Later on, I was starting off in a communications consultancy and enjoying the adrenaline of pitching for client accounts when a new director came in and sat us round the table as we tried to brainstorm slogans, ideas, and campaigns for everything from medical stents to nuclear power stations. ‘He wants to find out who is creative,’ one of my colleagues told me, ‘He wrote a book on creativity.’

Creativity is such a nebulous and subjective subject, it seemed crazy that anyone would be qualified to comment on another person’s creative ability based on a couple of conversations. It made me wonder whether creativity is an inherent quality a person has or something that you can develop over time. Also, in the 300,000 years of human existence, with storytelling an inherent part of human life since homo sapiens came on the scene, is there the scope for anything new? They say there are only seven stories that are told, and that all the novels, plays, soap operas, Netflix series that have been produced are merely reinterpretations of them. A depressing thought for an aspiring writer, maybe. But is that a problem?

‘Creative thinking for adapting an original idea to a real-life setting enables human beings to create civilizations different from other animal worlds’

Park et al (2016) from Neuro-Scientific Studies of Creativity

Sociologists think that creativity has been both a key factor in human survival and indicative of a level of higher thinking that humans can access most easily when their basic needs are met. Scientists have been fascinated by the role of creativity in differentiating humans from other creatures.

Credit: Julia Joppien

But does creativity mean complete originality? 

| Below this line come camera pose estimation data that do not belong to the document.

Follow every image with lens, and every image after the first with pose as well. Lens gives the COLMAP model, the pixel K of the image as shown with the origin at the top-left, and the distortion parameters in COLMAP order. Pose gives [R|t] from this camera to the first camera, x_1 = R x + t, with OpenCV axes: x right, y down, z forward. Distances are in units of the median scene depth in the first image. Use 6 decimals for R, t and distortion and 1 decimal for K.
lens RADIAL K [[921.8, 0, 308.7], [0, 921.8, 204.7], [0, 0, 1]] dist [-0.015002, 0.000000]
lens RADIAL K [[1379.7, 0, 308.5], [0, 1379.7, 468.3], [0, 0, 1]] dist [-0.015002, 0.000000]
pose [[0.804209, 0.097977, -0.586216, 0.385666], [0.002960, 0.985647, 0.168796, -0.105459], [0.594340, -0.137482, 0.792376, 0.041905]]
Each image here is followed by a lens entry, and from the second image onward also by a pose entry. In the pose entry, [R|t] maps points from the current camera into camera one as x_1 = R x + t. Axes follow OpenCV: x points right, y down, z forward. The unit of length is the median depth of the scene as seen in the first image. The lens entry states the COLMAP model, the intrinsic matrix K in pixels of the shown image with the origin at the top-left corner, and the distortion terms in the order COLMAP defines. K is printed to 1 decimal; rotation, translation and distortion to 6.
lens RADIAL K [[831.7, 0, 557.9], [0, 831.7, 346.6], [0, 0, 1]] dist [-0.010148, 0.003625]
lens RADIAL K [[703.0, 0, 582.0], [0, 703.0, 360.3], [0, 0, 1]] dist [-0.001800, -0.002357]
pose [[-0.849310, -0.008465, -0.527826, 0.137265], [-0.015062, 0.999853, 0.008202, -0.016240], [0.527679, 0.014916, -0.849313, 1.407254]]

Once I got over my unfortunate incapacity for original thought, I thrived in the creatively driven agency world. I learnt to scan around for ideas that are clever, that already work, drawing different ideas and concepts together to mold and shape them until they don’t look anything like the original. 

During this time, I realised that the fuel and confidence for creativity comes by drawing inspiration from other people’s work. When I write, I no longer beat myself up for drawing concepts and style from authors I have read (whilst obviously not ripping them off, this is not an endorsement of plagiarism!). As well as giving me an excuse to indulge my lifelong passion for reading, it’s given me the freedom to develop my own ideas and style, whilst not repeatedly hitting a roadblock of introspection, the fear that, in the whole world of thinking, my tiny contribution is surely destined to evaporate unseen. Once I gave up my hang-up about not coming up with the most original writing, it freed me up to enjoy what I do. When I write in my boss’s style, I feel my writing is better, more interesting, more colourful than when I write just as ‘me’. It’s nice to play at being another person, and in fact I feel freer to take risks and be more playful in my writing (as she, a brilliant writer, is herself). Freeing the brain from its barriers gives me a different kind of confidence.

Credit: Janko Ferlic

So, can I cheat and say that creativity doesn’t necessarily mean true originality? Is originality really a myth? That might be stretching it too far, and I’m probably not qualified to speculate on whether original thought actually exists. But I have a feeling that a happy compromise of the reimagining and blending of thousands of ideas will keep creativity alive for as long as humanity needs it.